*** RECORDED DATA Section Begins ***

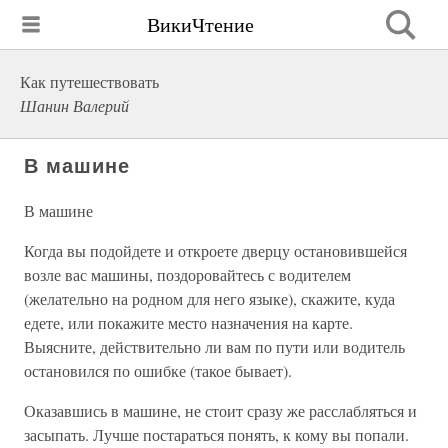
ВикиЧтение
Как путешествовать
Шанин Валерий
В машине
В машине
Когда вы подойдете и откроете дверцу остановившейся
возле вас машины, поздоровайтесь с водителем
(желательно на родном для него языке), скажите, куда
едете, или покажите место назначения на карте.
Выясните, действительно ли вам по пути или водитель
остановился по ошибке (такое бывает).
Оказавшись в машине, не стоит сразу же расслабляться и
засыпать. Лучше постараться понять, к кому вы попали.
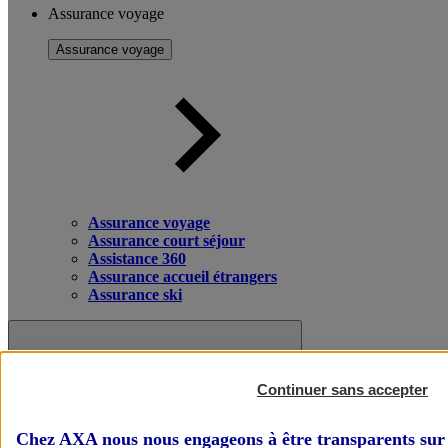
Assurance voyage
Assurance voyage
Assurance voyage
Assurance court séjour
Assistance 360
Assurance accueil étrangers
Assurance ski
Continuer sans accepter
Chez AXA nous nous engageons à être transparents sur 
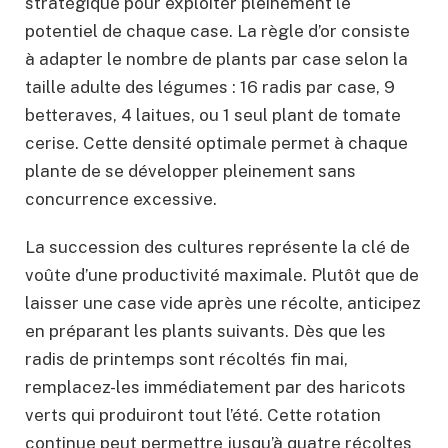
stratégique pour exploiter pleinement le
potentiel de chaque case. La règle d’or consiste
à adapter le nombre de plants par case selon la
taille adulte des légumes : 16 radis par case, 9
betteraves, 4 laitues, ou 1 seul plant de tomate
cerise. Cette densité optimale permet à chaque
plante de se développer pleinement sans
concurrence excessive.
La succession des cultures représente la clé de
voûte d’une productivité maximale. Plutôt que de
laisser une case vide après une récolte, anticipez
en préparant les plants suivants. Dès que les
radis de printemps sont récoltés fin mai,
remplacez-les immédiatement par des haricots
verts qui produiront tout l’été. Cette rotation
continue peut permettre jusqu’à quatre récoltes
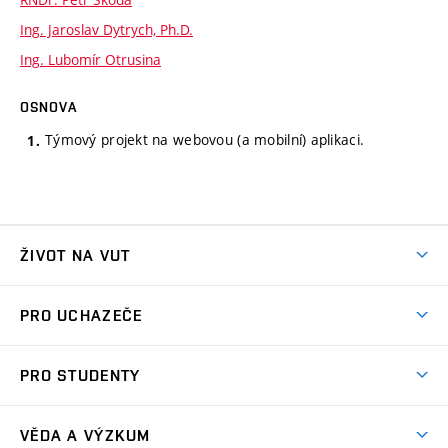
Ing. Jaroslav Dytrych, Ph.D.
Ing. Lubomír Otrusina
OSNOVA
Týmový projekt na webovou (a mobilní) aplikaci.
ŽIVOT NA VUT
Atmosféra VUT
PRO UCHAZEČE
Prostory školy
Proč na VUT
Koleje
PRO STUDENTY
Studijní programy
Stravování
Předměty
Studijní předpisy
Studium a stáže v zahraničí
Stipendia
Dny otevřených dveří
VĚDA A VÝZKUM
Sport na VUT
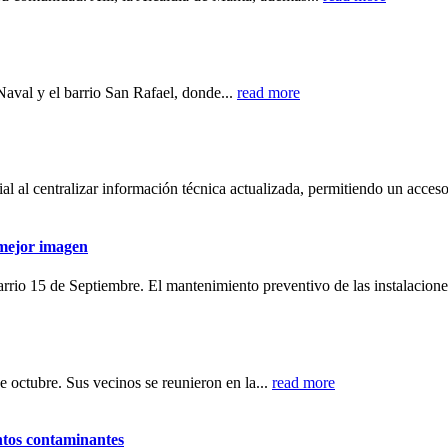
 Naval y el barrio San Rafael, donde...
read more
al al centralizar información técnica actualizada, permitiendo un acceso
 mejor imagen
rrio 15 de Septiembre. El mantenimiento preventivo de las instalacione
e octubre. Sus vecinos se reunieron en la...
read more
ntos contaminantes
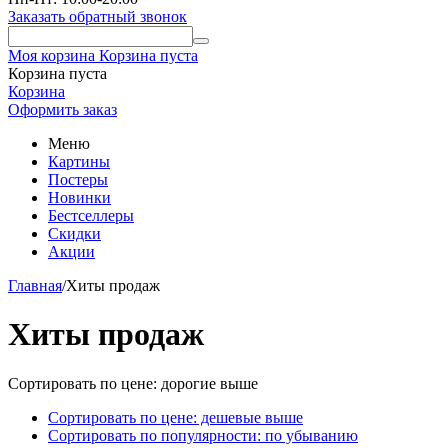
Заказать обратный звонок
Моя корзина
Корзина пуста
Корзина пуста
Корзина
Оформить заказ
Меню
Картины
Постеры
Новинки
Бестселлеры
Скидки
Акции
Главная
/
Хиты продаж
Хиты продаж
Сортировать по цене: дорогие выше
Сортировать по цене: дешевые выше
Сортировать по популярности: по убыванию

*** RECORDED DATA Section Ends ***

TRY IT » In the data above, please extract the lines from the first one through the line with "Týmový projekt na", exactly, and keep pictures out.

EXERCISE ANSWER »
ВикиЧтение
Как путешествовать
Шанин Валерий
В машине
В машине
Когда вы подойдете и откроете дверцу остановившейся
возле вас машины, поздоровайтесь с водителем
(желательно на родном для него языке), скажите, куда
едете, или покажите место назначения на карте.
Выясните, действительно ли вам по пути или водитель
остановился по ошибке (такое бывает).
Оказавшись в машине, не стоит сразу же расслабляться и
засыпать. Лучше постараться понять, к кому вы попали.
Assurance voyage
Assurance voyage
Assurance voyage
Assurance court séjour
Assistance 360
Assurance accueil étrangers
Assurance ski
Continuer sans accepter
Chez AXA nous nous engageons à être transparents sur 
stratégique pour exploiter pleinement le
potentiel de chaque case. La règle d’or consiste
à adapter le nombre de plants par case selon la
taille adulte des légumes : 16 radis par case, 9
betteraves, 4 laitues, ou 1 seul plant de tomate
cerise. Cette densité optimale permet à chaque
plante de se développer pleinement sans
concurrence excessive.
La succession des cultures représente la clé de
voûte d’une productivité maximale. Plutôt que de
laisser une case vide après une récolte, anticipez
en préparant les plants suivants. Dès que les
radis de printemps sont récoltés fin mai,
remplacez-les immédiatement par des haricots
verts qui produiront tout l’été. Cette rotation
continue peut permettre jusqu’à quatre récoltes
Ing. Jaroslav Dytrych, Ph.D.
Ing. Lubomír Otrusina
OSNOVA
Týmový projekt na webovou (a mobilní) aplikaci.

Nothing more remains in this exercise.